瞬間、ガチャリと玄関を開ける音がしたので思わず上体を起こす。もう帰ってたんだあ、と高い声。どうやらご機嫌らしい。
「バイキングっていうから期待はしてなかったんだけど案外美味しいのよねえ。最近は食べ放題っていってもバカにできないんだね。知ってた? 女性だけのグループは安くなるんだよ。あとね、帰りによさそうなバーがあったから軽く寄ってきちゃったあ」
着替えながらの報告を聞いてはいるが内容はよく分からない。ハイネケンをもう一本出す。Tシャツと短パンに着替えたマキが「ちょっとちょうだい」と缶を取り上げた。その上機嫌に便乗し「これって」と母子手帳を目で示すと、「あ、それ、今日貰ってきたの」と説明を始める。やはり一度帰ってきたらしい。

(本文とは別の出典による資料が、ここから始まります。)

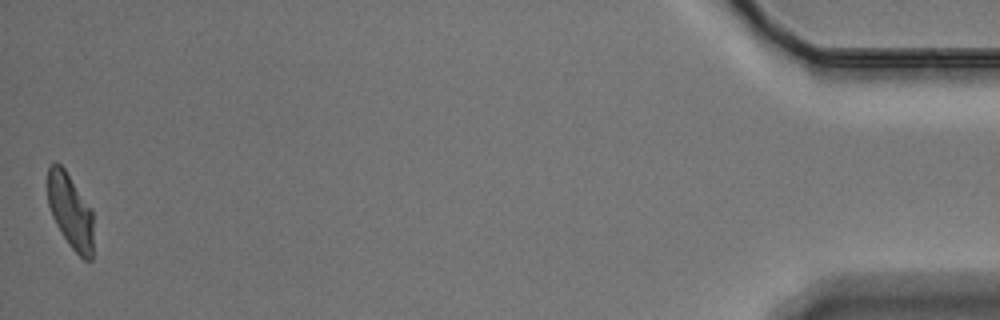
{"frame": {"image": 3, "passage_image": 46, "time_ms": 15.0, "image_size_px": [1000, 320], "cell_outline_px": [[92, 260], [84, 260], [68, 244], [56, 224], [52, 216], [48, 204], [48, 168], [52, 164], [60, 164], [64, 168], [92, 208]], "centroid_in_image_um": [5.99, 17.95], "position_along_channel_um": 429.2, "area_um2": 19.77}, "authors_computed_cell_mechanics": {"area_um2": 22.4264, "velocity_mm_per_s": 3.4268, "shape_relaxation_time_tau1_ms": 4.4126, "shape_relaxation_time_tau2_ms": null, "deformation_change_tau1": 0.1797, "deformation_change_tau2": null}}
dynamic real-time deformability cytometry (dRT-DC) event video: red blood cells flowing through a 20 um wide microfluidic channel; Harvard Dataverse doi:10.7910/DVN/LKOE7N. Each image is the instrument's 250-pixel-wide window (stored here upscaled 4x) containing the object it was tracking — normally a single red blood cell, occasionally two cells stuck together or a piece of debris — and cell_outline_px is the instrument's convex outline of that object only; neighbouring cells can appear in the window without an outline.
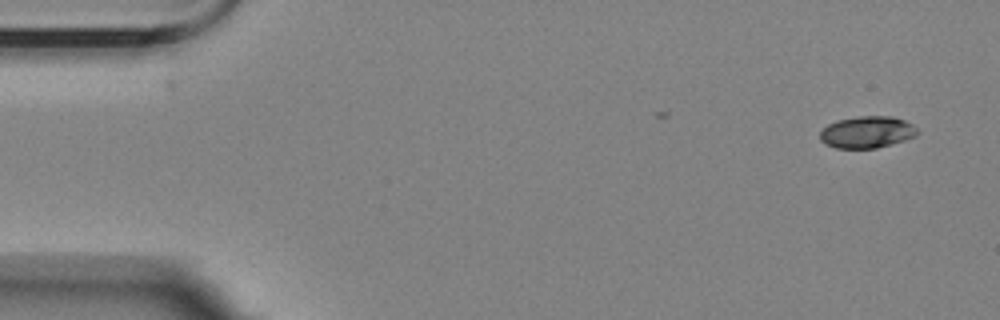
{"species": "Egyptian fruit bat (a non-hibernating species)", "species_latin": "Rousettus aegyptiacus", "temperature_condition": "room temperature", "stored_images_in_passage": 4, "camera_frame_rate_fps": 3000, "um_per_image_px": 0.085, "animal": {"sex": "female"}, "frame": {"image": 1, "passage_image": 1, "time_ms": 0.0, "image_size_px": [1000, 320], "cell_outline_px": [[920, 132], [916, 136], [904, 140], [876, 148], [836, 148], [824, 144], [820, 140], [820, 132], [828, 124], [836, 120], [860, 116], [892, 116], [904, 120], [912, 124]], "centroid_in_image_um": [73.69, 11.23], "position_along_channel_um": 11.3, "area_um2": 18.09}}
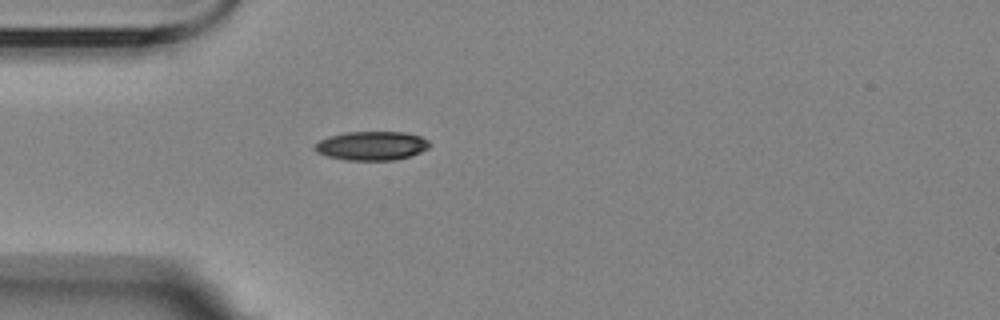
{"frame": {"image": 2, "passage_image": 4, "time_ms": 4.333, "image_size_px": [1000, 320], "cell_outline_px": [[432, 144], [428, 148], [420, 152], [396, 160], [348, 160], [328, 156], [316, 152], [312, 148], [320, 140], [328, 136], [348, 132], [404, 132], [420, 136], [428, 140]], "centroid_in_image_um": [31.6, 12.39], "position_along_channel_um": 53.4, "area_um2": 19.31}}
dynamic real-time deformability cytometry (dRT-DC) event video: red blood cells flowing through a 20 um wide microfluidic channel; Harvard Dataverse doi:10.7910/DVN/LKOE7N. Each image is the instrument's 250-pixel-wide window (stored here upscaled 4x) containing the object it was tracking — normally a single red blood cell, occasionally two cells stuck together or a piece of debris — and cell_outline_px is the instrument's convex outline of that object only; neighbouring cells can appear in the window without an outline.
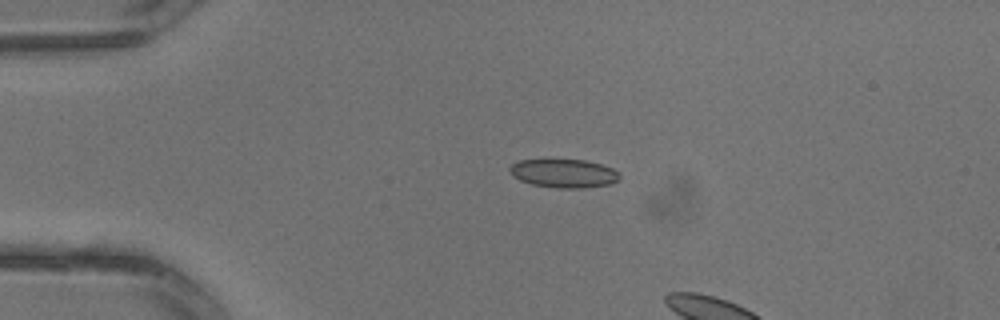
{"species": "common noctule bat (a hibernating species)", "species_latin": "Nyctalus noctula", "temperature_condition": "warm", "stored_images_in_passage": 3, "camera_frame_rate_fps": 3000, "um_per_image_px": 0.085, "animal": {"sex": "male", "body_mass_g": 13.3}, "frame": {"image": 1, "passage_image": 1, "time_ms": 0.0, "image_size_px": [1000, 320], "cell_outline_px": [[620, 180], [612, 184], [584, 188], [556, 188], [532, 184], [520, 180], [512, 176], [508, 168], [512, 164], [520, 160], [544, 156], [584, 160], [600, 164], [612, 168], [620, 176]], "centroid_in_image_um": [47.87, 14.69], "position_along_channel_um": 37.1, "area_um2": 19.19}}
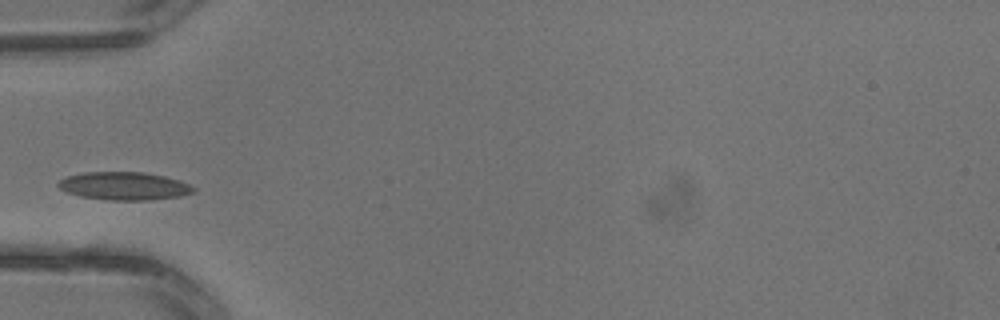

「意外と面倒でね、病院で証明書を貰って区役所に行くんだよ? てっきり病院でくれると思ってたら違うのね。他にもなんか色々とくれたんだあ」
テーブルで向かい合っているマキの話を聞きながら、煙草を吸いたいと思ったがこういう話の時に不謹慎だろうと思ってやめた。さっき母子手帳に触れることが出来なかったあの感じと似ている。ハイネケンを飲み込まず、口の中に留めておく。
「私はもっと早く貰えるかと思ってたんだけどさ、あまり早い時期だと流産の危険性があるからダメなんだって。たしかに流産した後、この手帳だけ残ってるのは辛いもんねえ」
昔、小学生の頃に母親から自分の母子手帳を見せてもらった記憶がある。たしか社会の授業の宿題だった。マキのお腹の子も、そんな風にこの母子手帳を見せてもらうのだろうか。電車の中にいた私立小学校の女の子たちの姿が浮かぶ。
「タイジのシンオンがカクニンできないとダメなんだって、でもまだジッカンわかないのよねぇ」
徐々に眠気が増してきてマキの声が遠くなっていく。それに気付いたのか気付いていないのか、そろそろ寝ようかとマキが言ってくれた。でもベッドに入ると今まで眠たかったのが嘘みたいに目が冴えてきて、横たわっているのがたまらなく退屈に感じる。マキは隣りですぐに寝息をたてはじめた。
こっちを向いている寝顔は、妊娠する前と何も変わっていないように見える。あと一ヶ月、二ヶ月と経つうちにこの寝顔は変わってくるのだろうか。もし変わるとしたら、母親らしい顔に変わるのだろうか。本当に変わるのかどうかも、母親らしい顔というのがどういう顔なのかも分からないが、俺の顔はきっと変わらずにこのままだろうと思った。